Timilearning

MIT 6.824: Lecture 14 - Optimistic Concurrency Control

This lecture on optimistic concurrency control is based on a 2015 paper from Microsoft Research describing a system called FaRM. FaRM (Fast Remote Memory) is a main memory computing platform that provides distributed transactions with strict serializability, high performance, durability and high availability.

FaRM takes advantage of two hardware trends to provide these guarantees:

  1. Using Remote Direct Memory Access (RDMA) for faster communication between servers.

  2. An inexpensive approach to providing Non-volatile Random Access Memory (NVRAM).

In this post, I'll explain how FaRM uses these techniques to perform faster and yield greater throughput than Google Spanner for simple transactions.

Table of Contents

Overview

The FaRM database is intended for a setup where all the servers are managed in the same data centre.
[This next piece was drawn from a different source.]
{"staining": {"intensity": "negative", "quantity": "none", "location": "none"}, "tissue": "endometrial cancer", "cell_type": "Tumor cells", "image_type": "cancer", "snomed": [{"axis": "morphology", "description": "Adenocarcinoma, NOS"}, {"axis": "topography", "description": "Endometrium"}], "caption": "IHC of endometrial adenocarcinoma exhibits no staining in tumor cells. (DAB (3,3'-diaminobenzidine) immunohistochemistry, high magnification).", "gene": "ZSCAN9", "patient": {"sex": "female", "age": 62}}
It partitions data into regions stored over many servers and uses primary/backup replication to replicate these regions on one primary and f backup replicas. With this configuration, a region with f + 1 replicas can tolerate f failures.
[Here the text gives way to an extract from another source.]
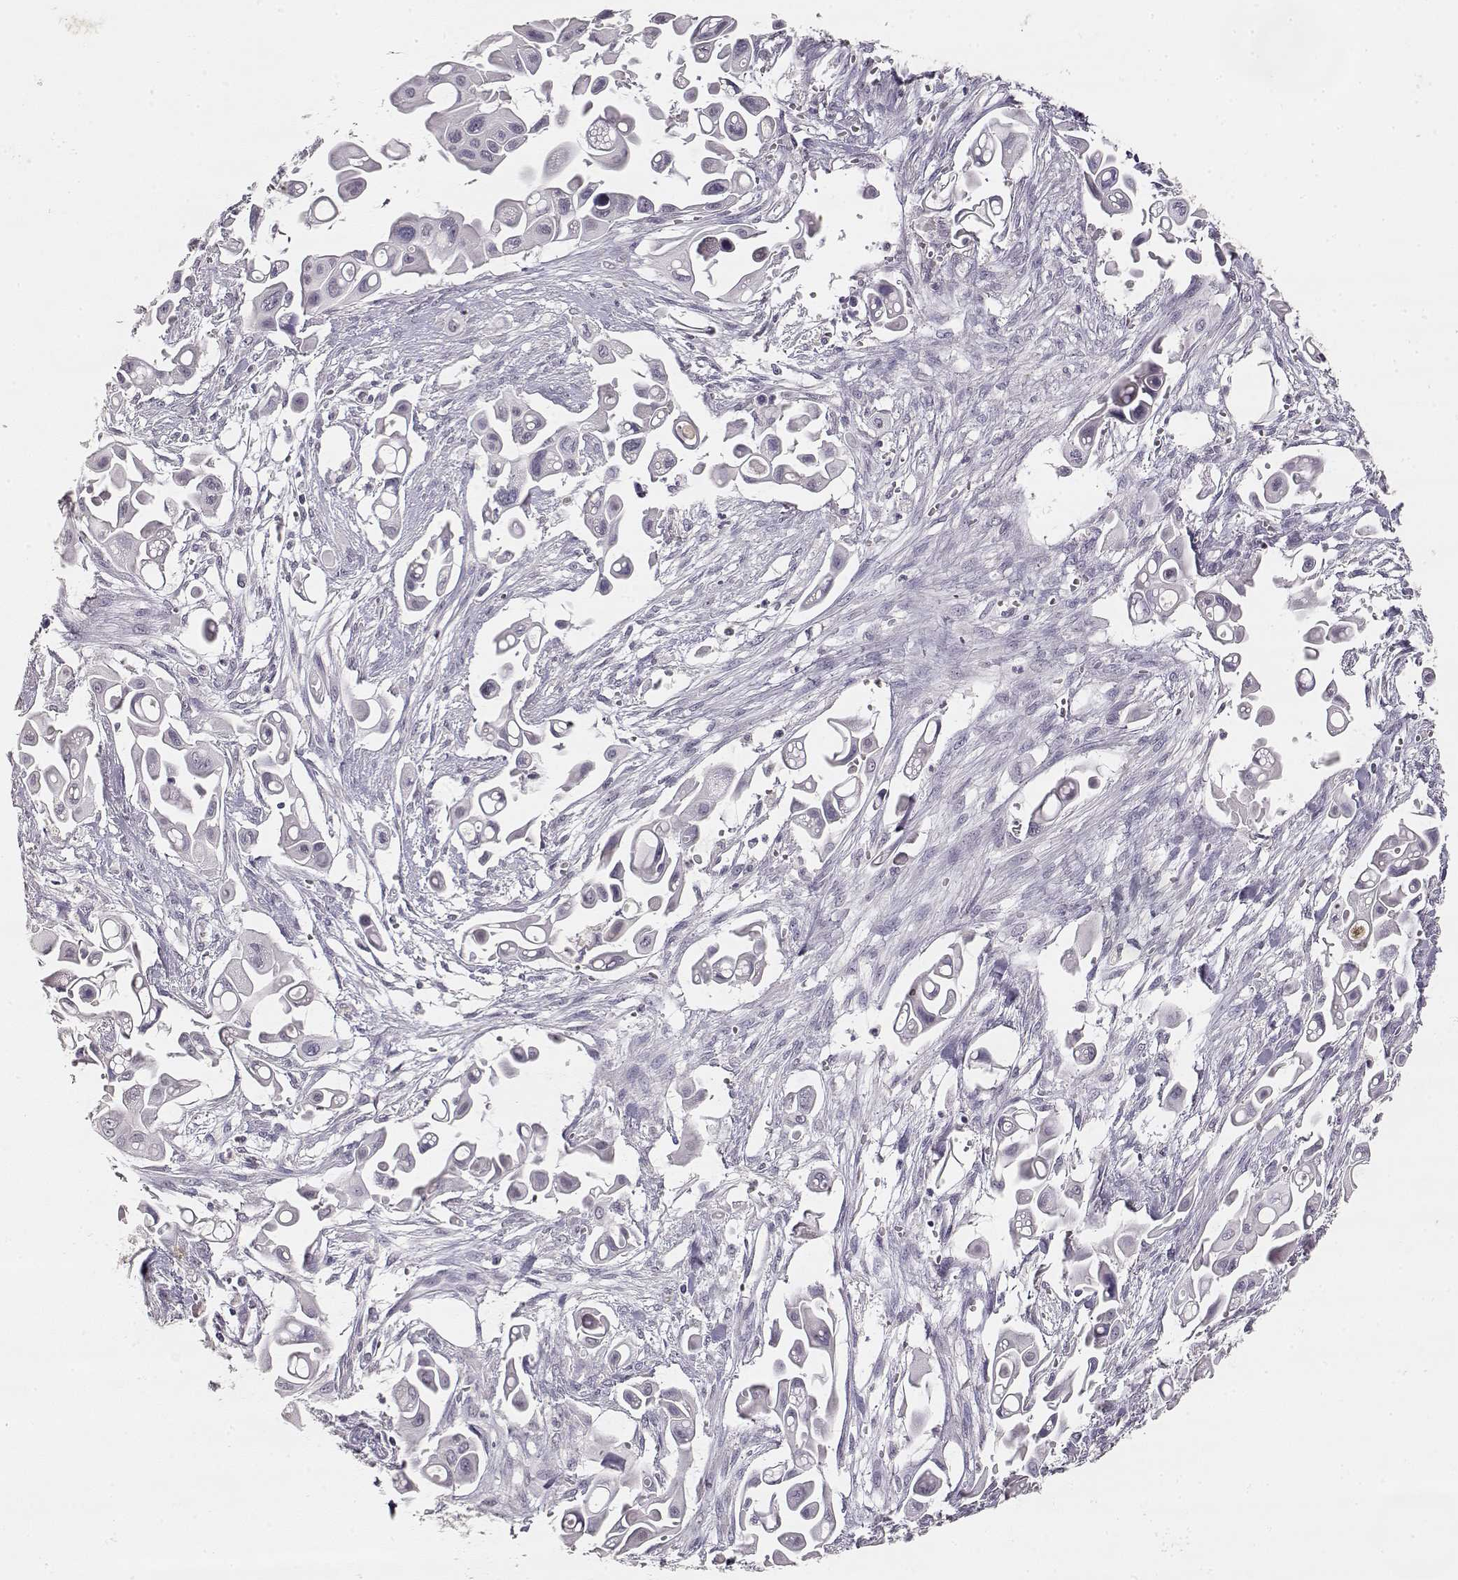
{"staining": {"intensity": "negative", "quantity": "none", "location": "none"}, "tissue": "pancreatic cancer", "cell_type": "Tumor cells", "image_type": "cancer", "snomed": [{"axis": "morphology", "description": "Adenocarcinoma, NOS"}, {"axis": "topography", "description": "Pancreas"}], "caption": "Human pancreatic cancer stained for a protein using immunohistochemistry exhibits no positivity in tumor cells.", "gene": "TPH2", "patient": {"sex": "male", "age": 50}}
FaRM uses ZooKeeper as its configuration manager, which manages the primary and backup servers allocation for each region.

Performance Optimizations

At a high level, some optimizations and tradeoffs that FaRM makes to provide its guarantees are:

Let's now learn about these optimizations in greater detail.

Non-volatile RAM

A FaRM server stores data in its RAM, which eliminates the I/O bottleneck in reading from and writing data to disk. For context, it takes about 200ns to write to RAM, while SSD and hard drive writes take about 100μs and 10ms respectively [1]. Writing to RAM is roughly 500x faster than writing to SSD, and we gain a lot of performance from this optimization.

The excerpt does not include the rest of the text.